Batching items from a pipeline:

Python
from itertools import islice

def batched(iterable, n):
    it = iter(iterable)
    while True:
        batch = list(islice(it, n))
        if not batch:
            return
        yield batch

# Process a million records in batches of 1000
def generate_records():
    for i in range(1_000_000):
        yield {'id': i, 'value': i * 2}

for batch in batched(generate_records(), 1000):
    # batch is a list of 1000 dicts
    # process_batch(batch)
    pass

Infinite Sequences

Generators can model infinite sequences without storing any values - just pair them with islice or a termination condition:

Python
from itertools import islice

def naturals(start=1):
    n = start
    while True:
        yield n
        n += 1

def primes():
    yield 2
    tested = [2]
    for candidate in naturals(3):
        if all(candidate % p != 0 for p in tested):
            tested.append(candidate)
            yield candidate

# Take first 10 primes
first_ten = list(islice(primes(), 10))
print(first_ten)   # [2, 3, 5, 7, 11, 13, 17, 19, 23, 29]

# Collatz sequence
def collatz(n):
    yield n
    while n != 1:
        n = n // 2 if n % 2 == 0 else 3 * n + 1
        yield n

print(list(collatz(6)))   # [6, 3, 10, 5, 16, 8, 4, 2, 1]
Python
from collections import deque

def moving_average(iterable, window):
    buf = deque(maxlen=window)
    for value in iterable:
        buf.append(value)
        if len(buf) == window:
            yield sum(buf) / window

# Moving average over a data stream
data = [1, 3, 5, 7, 9, 11, 13]
avgs = list(moving_average(data, window=3))
print(avgs)   # [3.0, 5.0, 7.0, 9.0, 11.0]

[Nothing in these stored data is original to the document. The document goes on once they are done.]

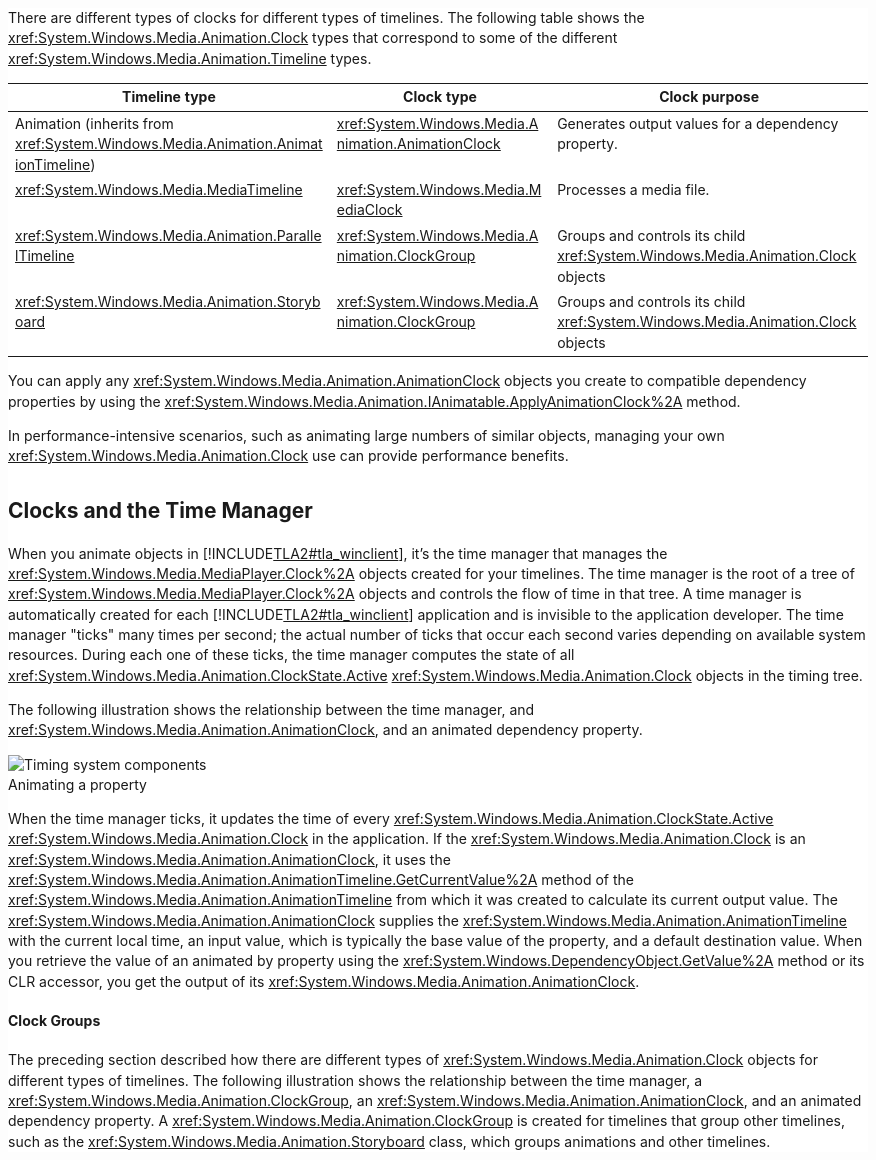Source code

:  There are different types of clocks for different types of timelines. The following table shows the <xref:System.Windows.Media.Animation.Clock> types that correspond to some of the different <xref:System.Windows.Media.Animation.Timeline> types.  


|Timeline type|Clock type|Clock purpose|  
|-------------------|----------------|-------------------|  
|Animation (inherits from <xref:System.Windows.Media.Animation.AnimationTimeline>)|<xref:System.Windows.Media.Animation.AnimationClock>|Generates output values for a dependency property.|  
|<xref:System.Windows.Media.MediaTimeline>|<xref:System.Windows.Media.MediaClock>|Processes a media file.|  
|<xref:System.Windows.Media.Animation.ParallelTimeline>|<xref:System.Windows.Media.Animation.ClockGroup>|Groups and controls its child <xref:System.Windows.Media.Animation.Clock> objects|  
|<xref:System.Windows.Media.Animation.Storyboard>|<xref:System.Windows.Media.Animation.ClockGroup>|Groups and controls its child <xref:System.Windows.Media.Animation.Clock> objects|  

 You can apply any <xref:System.Windows.Media.Animation.AnimationClock> objects you create to compatible dependency properties by using the <xref:System.Windows.Media.Animation.IAnimatable.ApplyAnimationClock%2A> method.  

 In performance-intensive scenarios, such as animating large numbers of similar objects, managing your own <xref:System.Windows.Media.Animation.Clock> use can provide performance benefits.  

<a name="timemanager"></a>   
## Clocks and the Time Manager  
 When you animate objects in [!INCLUDE[TLA2#tla_winclient](../../../../includes/tla2sharptla-winclient-md.md)], it’s the time manager that manages the <xref:System.Windows.Media.MediaPlayer.Clock%2A> objects created for your timelines. The time manager is the root of a tree of <xref:System.Windows.Media.MediaPlayer.Clock%2A> objects and controls the flow of time in that tree.  A time manager is automatically created for each [!INCLUDE[TLA2#tla_winclient](../../../../includes/tla2sharptla-winclient-md.md)] application and is invisible to the application developer. The time manager "ticks" many times per second; the actual number of ticks that occur each second varies depending on available system resources. During each one of these ticks, the time manager computes the state of all <xref:System.Windows.Media.Animation.ClockState.Active> <xref:System.Windows.Media.Animation.Clock> objects in the timing tree.  

 The following illustration shows the relationship between the time manager, and <xref:System.Windows.Media.Animation.AnimationClock>, and an animated dependency property.  

 ![Timing system components](../../../../docs/framework/wpf/graphics-multimedia/media/graphicsmm-clocks-1clock1prop.png "graphicsmm_clocks_1clock1prop")  
Animating a property  

 When the time manager ticks, it updates the time of every <xref:System.Windows.Media.Animation.ClockState.Active> <xref:System.Windows.Media.Animation.Clock> in the application. If the <xref:System.Windows.Media.Animation.Clock> is an <xref:System.Windows.Media.Animation.AnimationClock>, it uses the <xref:System.Windows.Media.Animation.AnimationTimeline.GetCurrentValue%2A> method of the <xref:System.Windows.Media.Animation.AnimationTimeline> from which it was created to calculate its current output value. The <xref:System.Windows.Media.Animation.AnimationClock> supplies the <xref:System.Windows.Media.Animation.AnimationTimeline> with the current local time, an input value, which is typically the base value of the property, and a default destination value. When you retrieve the value of an animated by property using the <xref:System.Windows.DependencyObject.GetValue%2A> method or its CLR accessor, you get the output of its <xref:System.Windows.Media.Animation.AnimationClock>.  

#### Clock Groups  
 The preceding section described how there are different types of <xref:System.Windows.Media.Animation.Clock> objects for different types of timelines. The following illustration shows the relationship between the time manager, a <xref:System.Windows.Media.Animation.ClockGroup>, an <xref:System.Windows.Media.Animation.AnimationClock>, and an animated dependency property. A <xref:System.Windows.Media.Animation.ClockGroup> is created for timelines that group other timelines, such as the <xref:System.Windows.Media.Animation.Storyboard> class, which groups animations and other timelines.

# Running statistics on infinite stream
def running_stats(iterable):
    n = total = 0
    for value in iterable:
        n += 1
        total += value
        mean = total / n
        yield n, mean

for count, mean in islice(running_stats(naturals()), 5):
    print(f'n={count}, mean={mean:.2f}')
Output
n=1, mean=1.00
n=2, mean=1.50
n=3, mean=2.00
n=4, mean=2.50
n=5, mean=3.00
Generators vs itertools

For common infinite sequences (count, cycle, repeat) and combiners (chain, islice), prefer itertools - they are implemented in C and faster than equivalent generator functions. Write custom generators when the logic is specific to your problem.

Frequently Asked Questions

A regular function runs to completion and returns one value. A generator function contains yield and returns a generator object. Each time you call next() on the generator, it runs until the next yield, pauses, and returns the yielded value. The function's local state (variables, position) is preserved between calls. When the function ends without yielding, StopIteration is raised.

Use a generator when: (1) the sequence is large and you don't need all values at once - generators compute values lazily, using O(1) memory regardless of sequence size; (2) the sequence is potentially infinite; (3) you're building a pipeline and only need intermediate values briefly. Use a list when you need random access, need to iterate multiple times, need to know the length, or need to reverse the sequence.

yield from iterable is equivalent to for item in iterable: yield item but also transparently forwards send() and throw() calls to the sub-generator and collects its return value as the result of the yield from expression. It's essential for composing generators and forms the foundation of Python's async/await syntax.

A generator function always returns a generator object when called - the function body does not execute until you call next(). If the function has a return value statement, value becomes the value attribute of the StopIteration exception raised when the generator is exhausted. You can access this via yield from (it becomes the expression result) or by catching StopIteration.